◆ **TASK PROMPT**:
Count the lines below in which "Chudárka" appears, then give that number by itself.

◆ **GIVEN RECORDS**:
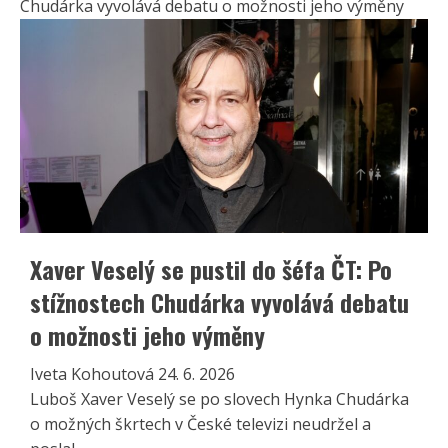
Chudárka vyvolává debatu o možnosti jeho výměny
Xaver
Veselý
pobouřil
část
veřejnosti:
Odmítnutí
svého
daru
pro
Druhou
Xaver Veselý se pustil do šéfa ČT: Po
trávu
srovnal
stížnostech Chudárka vyvolává debatu
s
o možnosti jeho výměny
osudy
Židů
Iveta Kohoutová
24. 6. 2026
za
Luboš Xaver Veselý se po slovech Hynka Chudárka
nacismu
o možných škrtech v České televizi neudržel a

◆ **ANSWER SPACE**:
3